## Precalculus (6th Edition) Blitzer

“The slope of the tangent line to the graph of a function $y=f\left( x \right)$ at $\left( a,f\left( a \right) \right)$ is given by $\underset{h\to 0}{\mathop{\lim }}\,$ $\frac{f\left( a+h \right)-f\left( a \right)}{h}$ provided that this limit exists.
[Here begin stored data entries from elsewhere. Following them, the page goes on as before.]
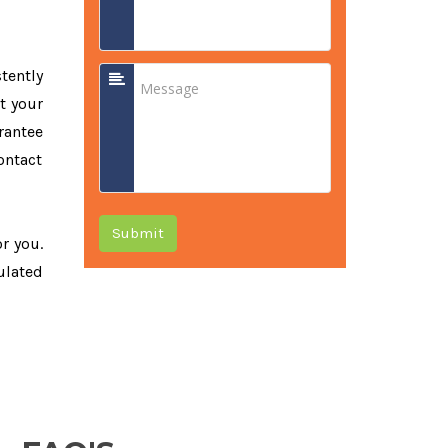
tently
t your
rantee
ontact
Submit
or you.
ulated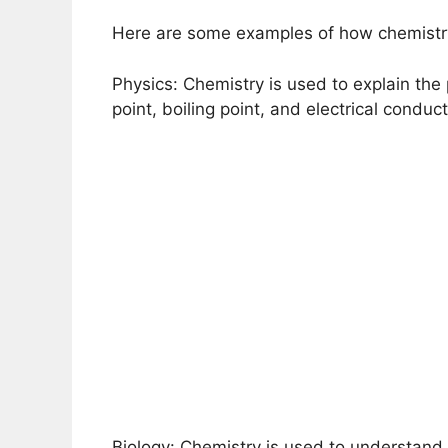
Here are some examples of how chemistry 
Physics: Chemistry is used to explain the 
point, boiling point, and electrical conducti
Biology: Chemistry is used to understand 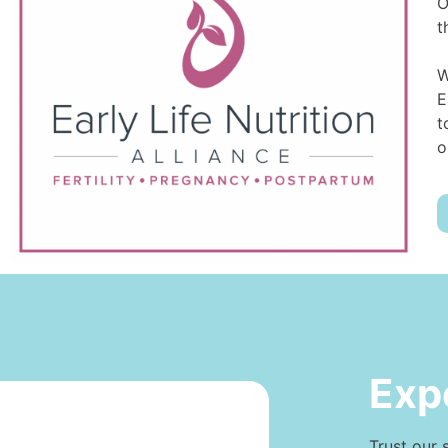
O
t
W
E
t
o
Exp
Trust our 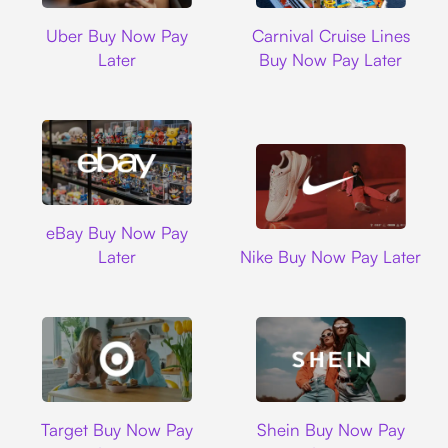
Uber
Carnival Cruise L
Uber Buy Now Pay
Carnival Cruise Lines
Later
Buy Now Pay Later
Ebay
eBay Buy Now Pay
Nike
Later
Nike Buy Now Pay Later
Target
Shein
Target Buy Now Pay
Shein Buy Now Pay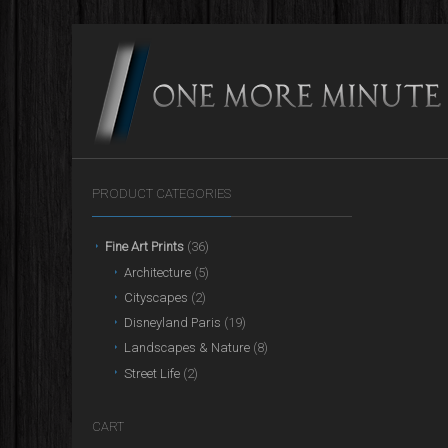
PRODUCT CATEGORIES
Fine Art Prints
(36)
Architecture
(5)
Cityscapes
(2)
Disneyland Paris
(19)
Landscapes & Nature
(8)
Street Life
(2)
CART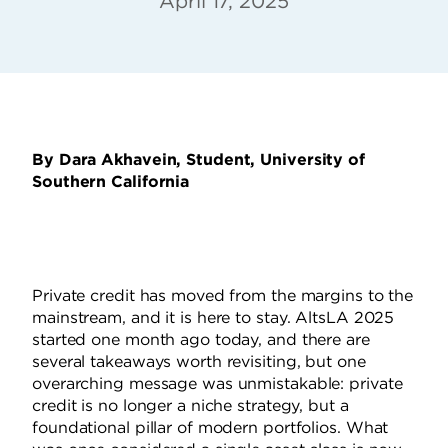
April 17, 2025
By Dara Akhavein, Student, University of
Southern California
Private credit has moved from the margins to the
mainstream, and it is here to stay. AltsLA 2025
started one month ago today, and there are
several takeaways worth revisiting, but one
overarching message was unmistakable: private
credit is no longer a niche strategy, but a
foundational pillar of modern portfolios. What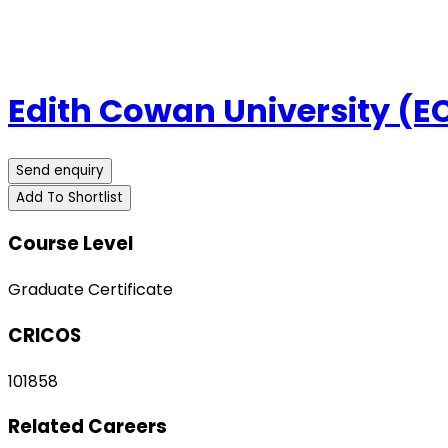
Edith Cowan University (E
Send enquiry
Add To Shortlist
Course Level
Graduate Certificate
CRICOS
101858
Related Careers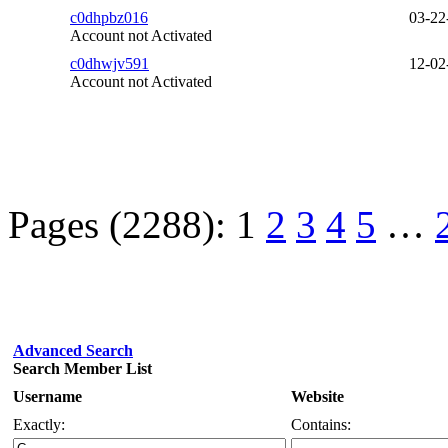
c0dhpbz016
03-22
Account not Activated
c0dhwjv591
12-02
Account not Activated
Pages (2288):
1
2
3
4
5
…
Advanced Search
Search Member List
Username
Website
Exactly:
Contains: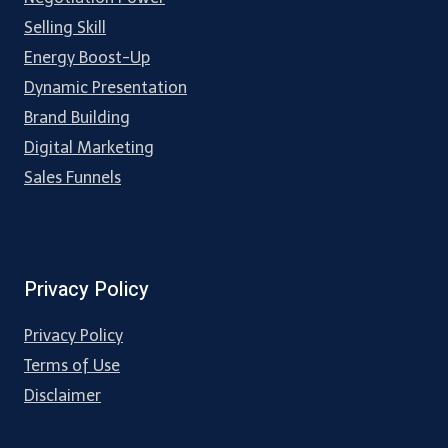
Selling Skill
Energy Boost-Up
Dynamic Presentation
Brand Building
Digital Marketing
Sales Funnels
Privacy Policy
Privacy Policy
Terms of Use
Disclaimer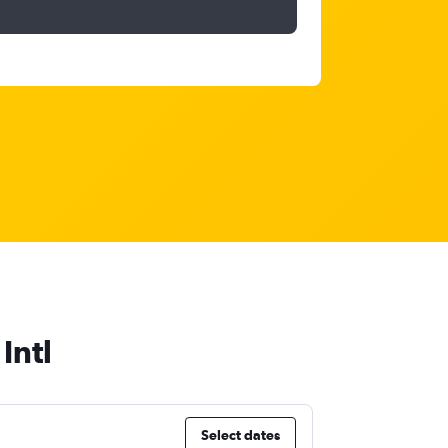
Intl
Select dates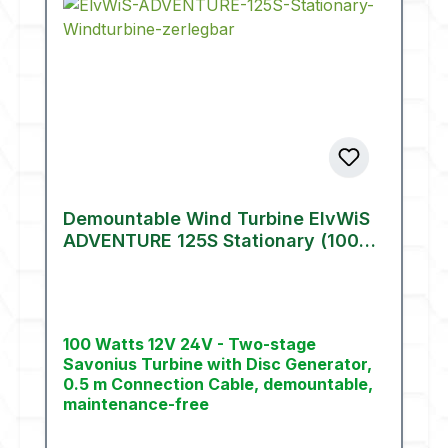
Demountable Wind Turbine ElvWiS
ADVENTURE 125S Stationary (100
W)
100 Watts 12V 24V - Two-stage
Savonius Turbine with Disc Generator,
0.5 m Connection Cable, demountable,
maintenance-free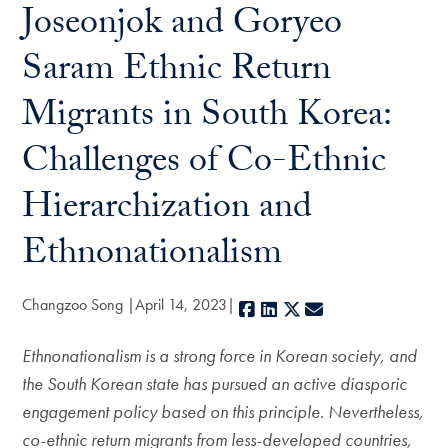
Joseonjok and Goryeo
Saram Ethnic Return
Migrants in South Korea:
Challenges of Co-Ethnic
Hierarchization and
Ethnonationalism
Changzoo Song
April 14, 2023
Facebook
LinkedIn
X
E-mail
Ethnonationalism is a strong force in Korean society, and
the South Korean state has pursued an active diasporic
engagement policy based on this principle. Nevertheless,
co-ethnic return migrants from less-developed countries,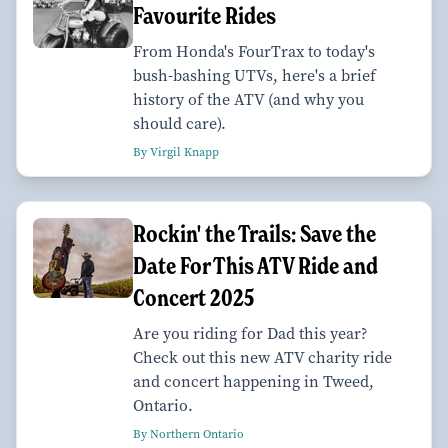
Favourite Rides
From Honda's FourTrax to today's
bush-bashing UTVs, here's a brief
history of the ATV (and why you
should care).
By Virgil Knapp
Rockin' the Trails: Save the
Date For This ATV Ride and
Concert 2025
Are you riding for Dad this year?
Check out this new ATV charity ride
and concert happening in Tweed,
Ontario.
By Northern Ontario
This limit also describes the instantaneous rate of change of the function f with respect to x at a.”
Consider the function $f\left( x \right)=2x$ and the point $\left( 1,2 \right)$ Here, $\left( a,f\left( a \right) \right)=\left( 1,2 \right)$ Now, compute the slope of the tangent line for the function $f\left( x \right)=2x$ as follows: Put $a=1$, ${{m}_{\tan }}=\underset{h\to 0}{\mathop{\lim }}\,\frac{f\left( 1+h \right)-f\left( 1 \right)}{h}$ To compute $f\left( 1+h \right)$, substitute $x=1+h$ in the function $f\left( x \right)=2x$. ${{m}_{\tan }}=\underset{h\to 0}{\mathop{\lim }}\,\frac{\left[ 2\left( 1+h \right) \right]-\left[ 2\left( 1 \right) \right]}{h}$ Now, simplify $2\left( 1+h \right)$ by using the distributive property $A\left( B+C \right)=AB+AC$. ${{m}_{\tan }}=\underset{h\to 0}{\mathop{\lim }}\,\frac{\left[ 2+2h \right]-2}{h}$ Combine the like terms in the numerator. ${{m}_{\tan }}=\underset{h\to 0}{\mathop{\lim }}\,\frac{2h}{h}$ Cancel out h and apply the limits. \begin{align} & {{m}_{\tan }}=\underset{h\to 0}{\mathop{\lim }}\,2 \\ & =2 \end{align} Thus, the slope of the tangent to the graph of $f\left( x \right)=2x$ at $\left( 1,2 \right)$ is $2$. Hence, the slope ${{m}_{\tan }}$ is given by $\frac{f\left( a+h \right)-f\left( a \right)}{h}$ and it is the instantaneous rate the change of the function at $x=a$.